One of the challenges inherent to the act of collecting is certainly restoration. Recently, we called upon the Centre de conservation du Québec to restore the work The Good Shepherd by Mexican painter Antonio de Torres, painted in 1723. In addition to a large laceration in the center of the canvas that needed to be repaired, the painting needed a good cleaning. During the pre-cleaning examination, the conservator discovered iconographic elements that were hidden under layers of paint and revealed them. Indeed, "infrared photography suggested that overpainting hid a lamb carried on the pastor's shoulders (Restoration Report, CCQ, 2020)."
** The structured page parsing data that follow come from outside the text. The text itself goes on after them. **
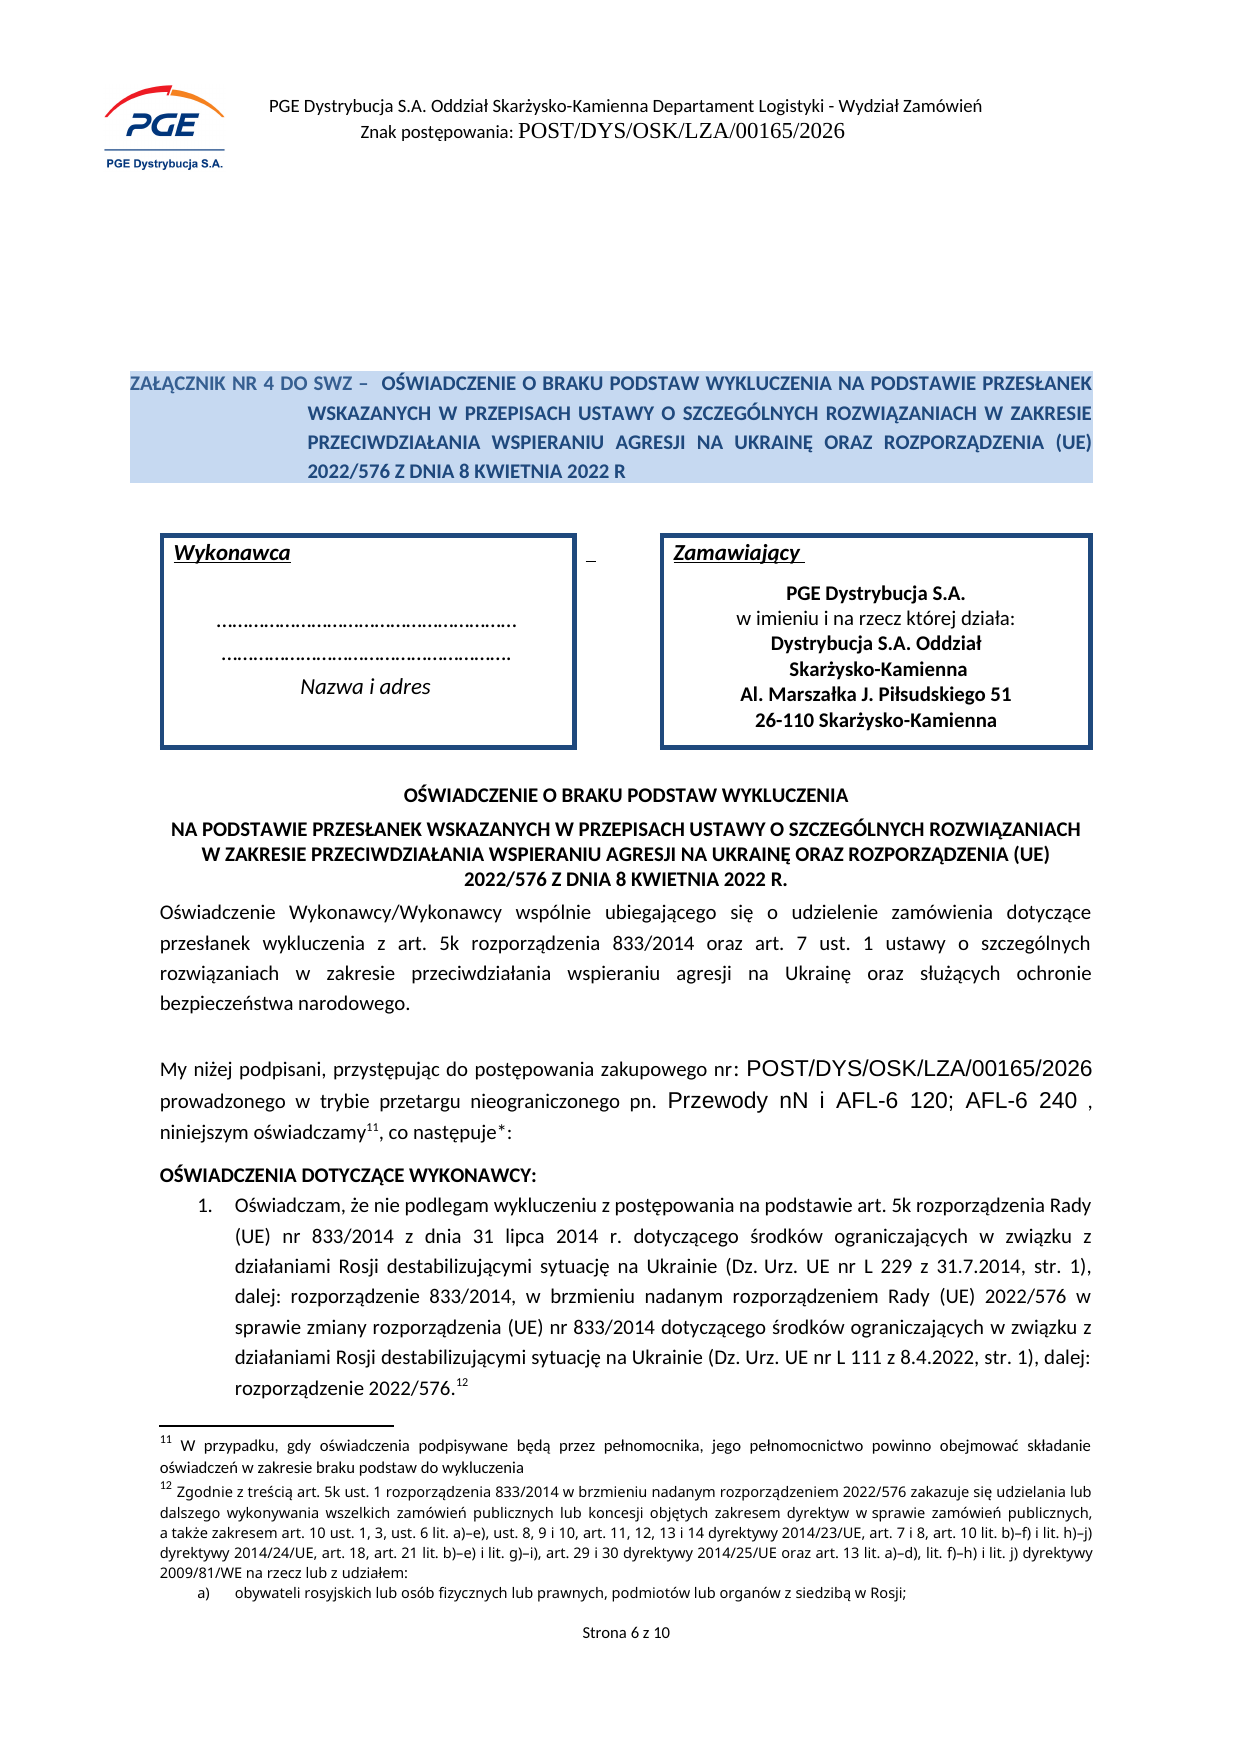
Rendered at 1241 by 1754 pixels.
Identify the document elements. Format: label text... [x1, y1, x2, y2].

table_header Wykonawca ………………………………………………… ………………………………………………. Nazwa i adres [164, 538, 572, 745]
text Oświadczenie Wykonawcy/Wykonawcy wspólnie ubiegającego się o udzielenie zamówienia dotyczące przesłanek wykluczenia z art. 5k rozporządzenia 833/2014 oraz art. 7 ust. 1 ustawy o szczególnych rozwiązaniach w zakresie przeciwdziałania wspieraniu agresji na Ukrainę oraz służących ochronie bezpieczeństwa narodowego. [159, 899, 1093, 1016]
text NA PODSTAWIE PRZESŁANEK WSKAZANYCH W PRZEPISACH USTAWY O SZCZEGÓLNYCH ROZWIĄZANIACH W ZAKRESIE PRZECIWDZIAŁANIA WSPIERANIU AGRESJI NA UKRAINĘ ORAZ ROZPORZĄDZENIA (UE) 2022/576 Z DNIA 8 KWIETNIA 2022 R. [159, 816, 1093, 891]
text My niżej podpisani, przystępując do postępowania zakupowego nr: prowadzonego w trybie przetargu nieograniczonego pn. , niniejszym oświadczamy, co następuje*: [159, 1054, 1093, 1144]
text OŚWIADCZENIA DOTYCZĄCE WYKONAWCY: [159, 1162, 1093, 1187]
table_header [577, 533, 660, 745]
subtitle ZAŁĄCZNIK NR 4 DO SWZ – OŚWIADCZENIE O BRAKU PODSTAW WYKLUCZENIA NA PODSTAWIE PRZESŁANEK WSKAZANYCH W PRZEPISACH USTAWY O SZCZEGÓLNYCH ROZWIĄZANIACH W ZAKRESIE PRZECIWDZIAŁANIA WSPIERANIU AGRESJI NA UKRAINĘ ORAZ ROZPORZĄDZENIA (UE) 2022/576 Z DNIA 8 KWIETNIA 2022 R [130, 371, 1093, 483]
picture [102, 84, 227, 172]
text OŚWIADCZENIE O BRAKU PODSTAW WYKLUCZENIA [159, 783, 1093, 808]
list Oświadczam, że nie podlegam wykluczeniu z postępowania na podstawie art. 5k rozporządzenia Rady (UE) nr 833/2014 z dnia 31 lipca 2014 r. dotyczącego środków ograniczających w związku z działaniami Rosji destabilizującymi sytuację na Ukrainie (Dz. Urz. UE nr L 229 z 31.7.2014, str. 1), dalej: rozporządzenie 833/2014, w brzmieniu nadanym rozporządzeniem Rady (UE) 2022/576 w sprawie zmiany rozporządzenia (UE) nr 833/2014 dotyczącego środków ograniczających w związku z działaniami Rosji destabilizującymi sytuację na Ukrainie (Dz. Urz. UE nr L 111 z 8.4.2022, str. 1), dalej: rozporządzenie 2022/576. [197, 1192, 1093, 1400]
table_header Zamawiający PGE Dystrybucja S.A. w imieniu i na rzecz której działa: Dystrybucja S.A. Oddział Skarżysko-Kamienna Al. Marszałka J. Piłsudskiego 51 26-110 Skarżysko-Kamienna [664, 538, 1088, 745]
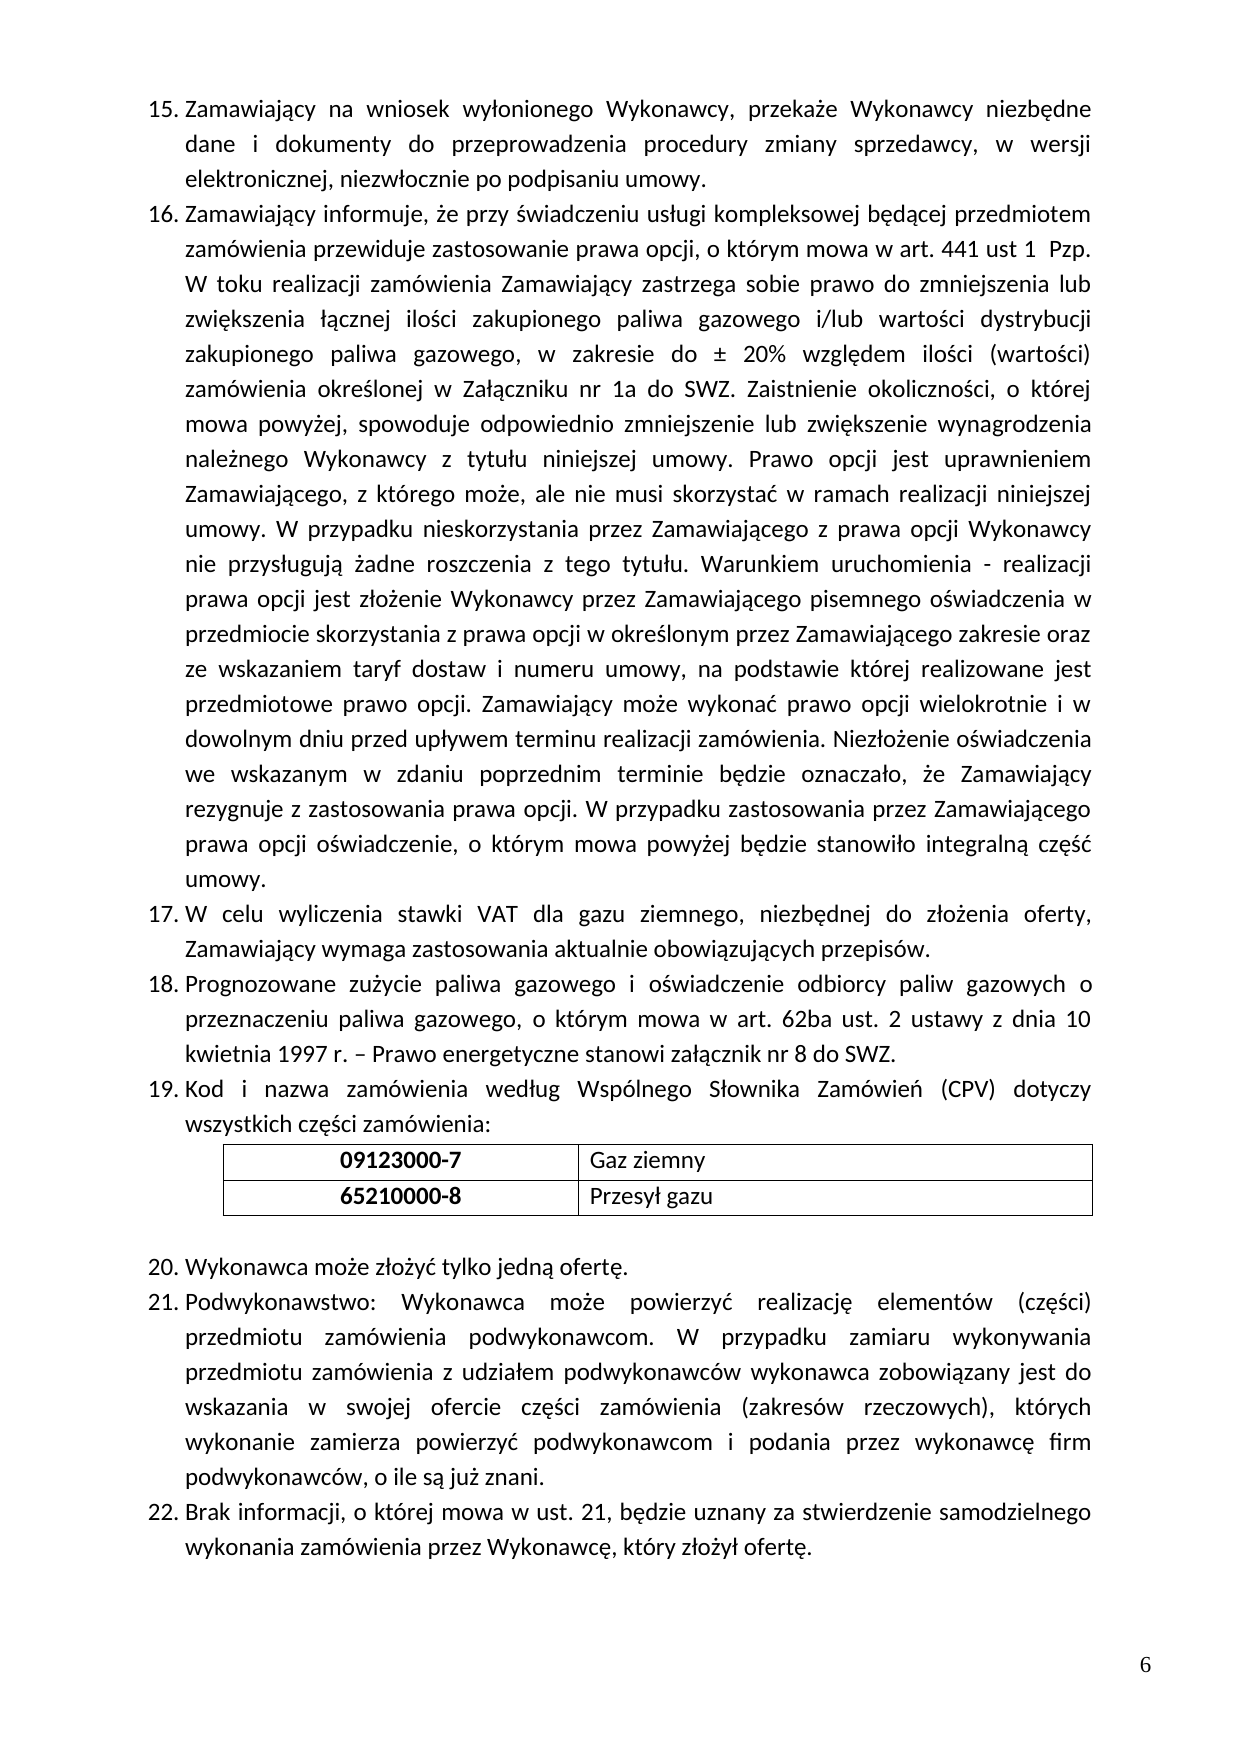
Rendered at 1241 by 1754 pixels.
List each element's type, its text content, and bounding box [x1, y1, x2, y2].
Plaster, rendering, varnish, lime, marble powder... In art, the number and variety of layers can be surprising. Delacroix's paintings in the church of Saint-Sulpice in Paris have up to a dozen layers, including paint, oil and resin. On some older works, for example, we can find plaster-based coatings, wax. And in the case of murals in churches, it is not uncommon to find heavy layers of foreign matter, such as candle smoke, torch smoke and greasy dust.


In this call for entries, we propose to put your finger on what is made up around you and what is not. What do we generally wear makeup in our lives; what would we like to dare to remove? Do we always know what is made up and what is not, even when it comes to ourselves? And if we cleaned the layers, and revealed more, what would we see? Does removing makeup lighten or weigh down?